WORK INSTRUCTIONS
Change every "SBOE" to "SBO" in the text read from the pages in the data below, and give that text back with nothing else altered. Leave the pictures out of your answer.

DATA RECORDS
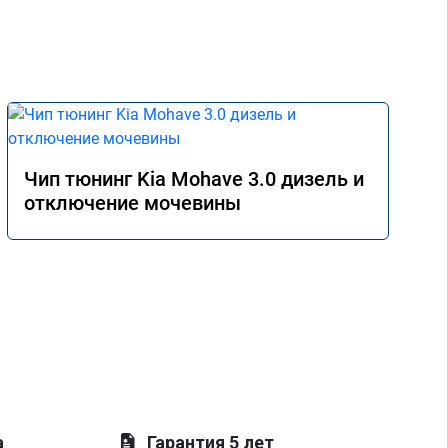
Чип тюнинг Kia Mohave 3.0 дизель и
отключение мочевины
а
Гарантия 5 лет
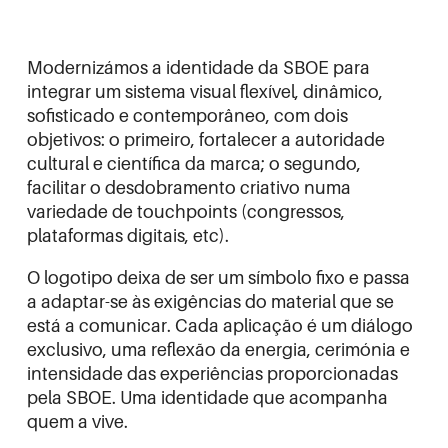
Modernizámos a identidade da SBOE para
integrar um sistema visual flexível, dinâmico,
sofisticado e contemporâneo, com dois
objetivos: o primeiro, fortalecer a autoridade
cultural e científica da marca; o segundo,
facilitar o desdobramento criativo numa
variedade de touchpoints (congressos,
plataformas digitais, etc).
O logotipo deixa de ser um símbolo fixo e passa
a adaptar-se às exigências do material que se
está a comunicar. Cada aplicação é um diálogo
exclusivo, uma reflexão da energia, cerimónia e
intensidade das experiências proporcionadas
pela SBOE. Uma identidade que acompanha
quem a vive.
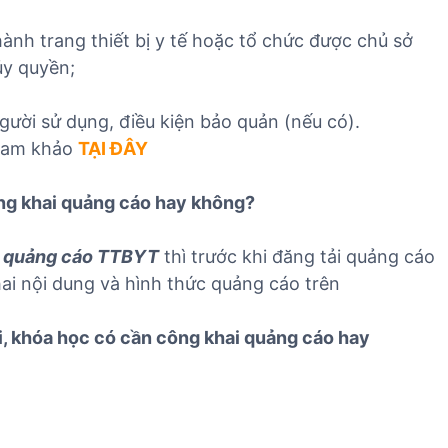
hành trang thiết bị y tế hoặc tổ chức được chủ sở
 ủy quyền;
ười sử dụng, điều kiện bảo quản (nếu có).
tham khảo
TẠI ĐÂY
ông khai quảng cáo hay không?
 quảng cáo TTBYT
thì trước khi đăng tải quảng cáo
ai nội dung và hình thức quảng cáo trên
, khóa học có cần công khai quảng cáo hay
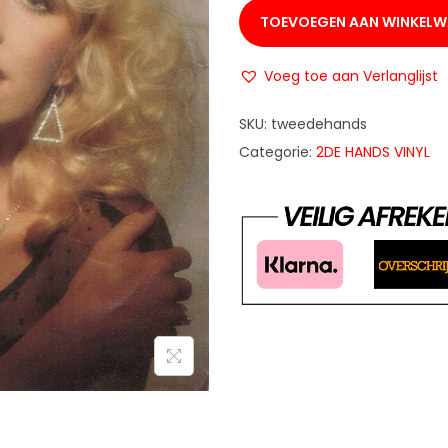
TOEVOEGEN AAN WINKEL
Voeg toe aan Verlanglijst
SKU:
tweedehands
Categorie:
2DE HANDS VINYL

PROBLEM SOLUTION
Чип тюнинг Kia Mohave 3.0 дизель и
отключение мочевины
а
Гарантия 5 лет
Modernizámos a identidade da SBO para
integrar um sistema visual flexível, dinâmico,
sofisticado e contemporâneo, com dois
objetivos: o primeiro, fortalecer a autoridade
cultural e científica da marca; o segundo,
facilitar o desdobramento criativo numa
variedade de touchpoints (congressos,
plataformas digitais, etc).
O logotipo deixa de ser um símbolo fixo e passa
a adaptar-se às exigências do material que se
está a comunicar. Cada aplicação é um diálogo
exclusivo, uma reflexão da energia, cerimónia e
intensidade das experiências proporcionadas
pela SBO. Uma identidade que acompanha
quem a vive.
hành trang thiết bị y tế hoặc tổ chức được chủ sở
 ủy quyền;
ười sử dụng, điều kiện bảo quản (nếu có).
tham khảo
TẠI ĐÂY
ông khai quảng cáo hay không?
 quảng cáo TTBYT
thì trước khi đăng tải quảng cáo
ai nội dung và hình thức quảng cáo trên
, khóa học có cần công khai quảng cáo hay
TOEVOEGEN AAN WINKEL
Voeg toe aan Verlanglijst
SKU:
tweedehands
Categorie:
2DE HANDS VINYL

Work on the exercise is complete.